On 28 March 2024, New Zealand officially published the Taxation (Annual Rates for 2023–24, Multinational Tax, and Remedial Matters) Act 2024  in the Official Gazette. This legislation received royal assent on 28 March 2024 with various measures. The Bill provides key measures for the introduction of the Pillar 2 income inclusion rule (IIR) and the undertaxed payment/profit rule (UTPR) to ensure a minimum corporate tax of 15% for large multinational (MNE) groups with annual consolidated revenue of at least EUR 750 million in at least two of the preceding four fiscal years. The income inclusion rule (IIR) and under-taxed profits rule (UTPR) will go into effect from 1 January 2025, while the domestic income inclusion rule will be applied from 1 January 2026.
One key amendment in this legislation pertains to the rules surrounding the classification of income that is considered to originate from New Zealand. Specifically, the legislation modifies exemptions related to the source rule for the income of non-residents, stating that their income will be deemed to be originating from New Zealand, which results in it being taxed in New Zealand under a double tax agreement.

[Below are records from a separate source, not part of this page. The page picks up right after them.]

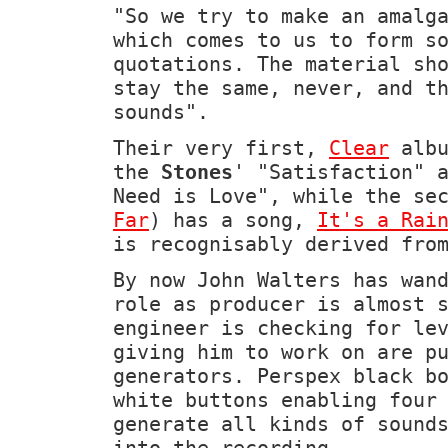
"So we try to make an amalg
which comes to us to form s
quotations. The material sh
stay the same, never, and t
sounds".
Their very first,
Clear
albu
the
Stones
' "Satisfaction" 
Need is Love", while the se
Far
) has a song,
It's a Rai
is recognisably derived fro
By now John Walters has wan
role as producer is almost 
engineer is checking for le
giving him to work on are p
generators. Perspex black b
white buttons enabling four
generate all kinds of sound
into the recording.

This rule is applicable unless the income falls under the following categories:
- Dividends received from shares in foreign companies, which are not considered revenue account property;
- Fees for management, technical, or related services classified as royalties under a double taxation agreement;
- Royalties or interest payments that are designated to a permanent establishment abroad under the double taxation agreement.